In his later work, on Beethoven, Lockwood is known for manuscript research, especially on Beethoven's sketchbooks and autographs, but also wider frameworks of study His earliest Beethoven research was on the composing score of the Cello Sonata Op. 69, first movement, a rare and remarkable example of Beethoven's radical transformation of a movement at a late stage of composition. There followed other similar studies focused on sources. His biography, entitled Beethoven: The Music and the Life (Norton, 2003), was a finalist for a Pulitzer Prize in biography. Thereafter he published a book on the string quartets with the Juilliard String Quartet members as co-authors, entitled Inside Beethoven's Quartets (2008). In 2013, in collaboration with Alan Gosman, he completed seven years of work on the first critical edition of one of the largest and most revealing of the many surviving Beethoven sketchbooks. The publication, Beethoven's "Eroica" Sketchbook, was issued by the University of Illinois Press in that year. Then followed his book, Beethoven's Symphonies: An Artistic Vision (Norton, 2015) and a critical survey of the broad field of Beethoven biography, from the 1830s to the present, entitled Beethoven's Lives (2020). Most recently his essay on the Beethoven manuscripts in the library of the Juilliard School in New York appeared in a volume describing all the music manuscripts at Juilliard, edited by Jane Gottlieb (2023). The collection includes Beethoven's annotated copy of the Ninth Symphony and both sketches and the full-score autograph manuscript of the Scherzo of the String Quartet in Eb Major, Op. 127. He has also published articles in The New York Review of Books.

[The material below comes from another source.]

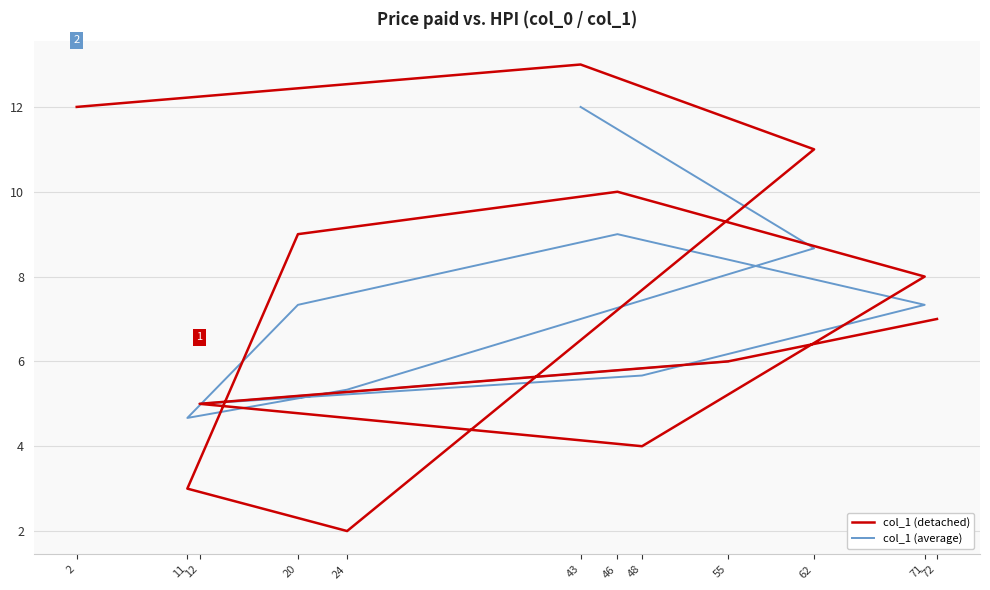

List the labels in order of value, smallest first.

24, 11, 48, 12, 55, 72, 71, 20, 46, 62, 2, 43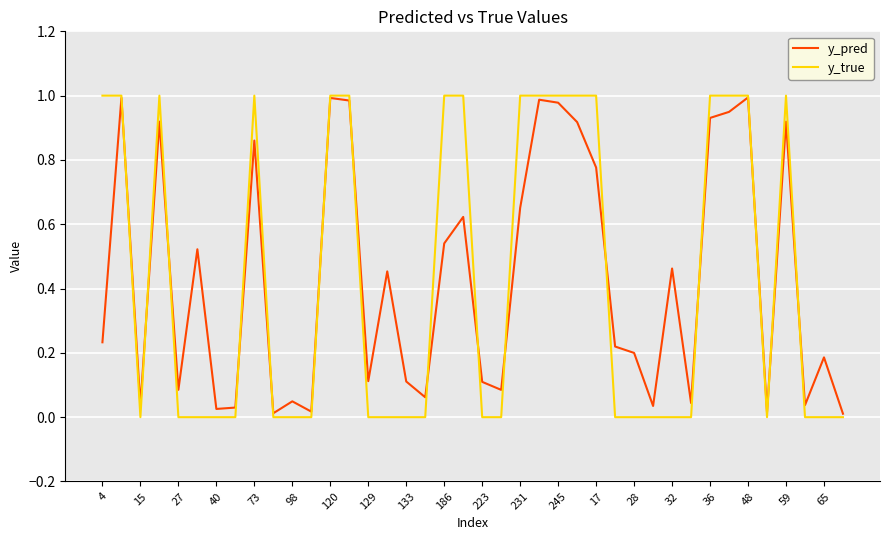

What are all the series names shown in the legend?

y_pred, y_true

==Awards and distinctions==
In 1984, Lockwood was elected to membership in the American Academy of Arts and Sciences, and in 2013 to the American Philosophical Society. A festschrift in his honor was published in 1996. The Lewis Lockwood Award of the American Musicological Society, awarded annually to an exceptional book by a musicologist within ten years of his or her Ph.D., is named in his honor. In 2018 he was elected an Honorary Member of the Beethoven-Haus Verein in Bonn. In the same year he was, with Margaret Bent, the co-winner of the Guido Adler Prize for his contributions to the field of musicology.

==Selected publications==
- Beethoven's Lives: The Biographical Tradition (Woodbridge:The Boydell Press, 2020)

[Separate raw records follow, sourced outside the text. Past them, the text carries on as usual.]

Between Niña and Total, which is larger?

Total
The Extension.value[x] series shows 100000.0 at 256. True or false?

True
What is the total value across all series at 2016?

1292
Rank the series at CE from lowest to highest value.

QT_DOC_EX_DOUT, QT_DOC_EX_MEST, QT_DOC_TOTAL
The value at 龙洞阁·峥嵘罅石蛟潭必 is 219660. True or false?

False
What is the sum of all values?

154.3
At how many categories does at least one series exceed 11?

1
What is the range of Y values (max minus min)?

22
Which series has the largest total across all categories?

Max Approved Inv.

- Beethoven's Symphonies: An Artistic Vision (New York: W.W. Norton, 2015)
- Beethoven's "Eroica" Sketchbook: A Critical Edition: Transcription, Facsimile, Commentary; co-authored with Alan Gosman, 2 vols. (University of Illinois Press, 2013)
- Inside Beethoven's Quartets: History, Performance, Interpretation, co-authored with the Juilliard String Quartet (Cambridge, MA: Harvard University Press, 2008)

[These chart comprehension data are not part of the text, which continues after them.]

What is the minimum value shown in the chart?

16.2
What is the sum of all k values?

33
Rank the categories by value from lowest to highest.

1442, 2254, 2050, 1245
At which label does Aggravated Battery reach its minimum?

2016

- Beethoven: The Music and the Life (New York: W.W. Norton, 2003; paperback 2005); finalist for a Pulitzer Prize in biography; translated into eight languages
- Beethoven: Studies in the Creative Process (Harvard University Press, 1992)
- Music in Renaissance Ferrara, 1400-1505 (Oxford University Press, 1984; revised reprint Oxford University Press, 2008)
- The Counter-Reformation and the Masses of Vincenzo Ruffo (Venice: Fondazione Giorgio Cini, 1970)

In addition, Lockwood is the author of many articles and other publications in both Renaissance and Beethoven studies, and was the founder of the yearbook Beethoven Forum. A list of his articles and books is included in The New Beethoven (Woodbridge: The Boydell Press), ed. by Jeremy Yudkin (2020), xv-xix. A recent article on the Beethoven manuscripts in the Juilliard School Library in New York City, appeared in "Juilliard School Library: Music Manuscripts & Other Treasures by and for Performers", ed. by Jane Gottlieb and Richard Griscom (Scala Publishers, New York, 2024),51-69.

==Personal life==
Lockwood was married to Doris Hoffmann Lockwood from 1953 until her untimely death in 1992, and they had two children, Daniel Lockwood and Alison Lockwood Cronson. His two grandchildren are Rachel Cronson and Jeremy Cronson. In 1997, he married Ava Bry Penman.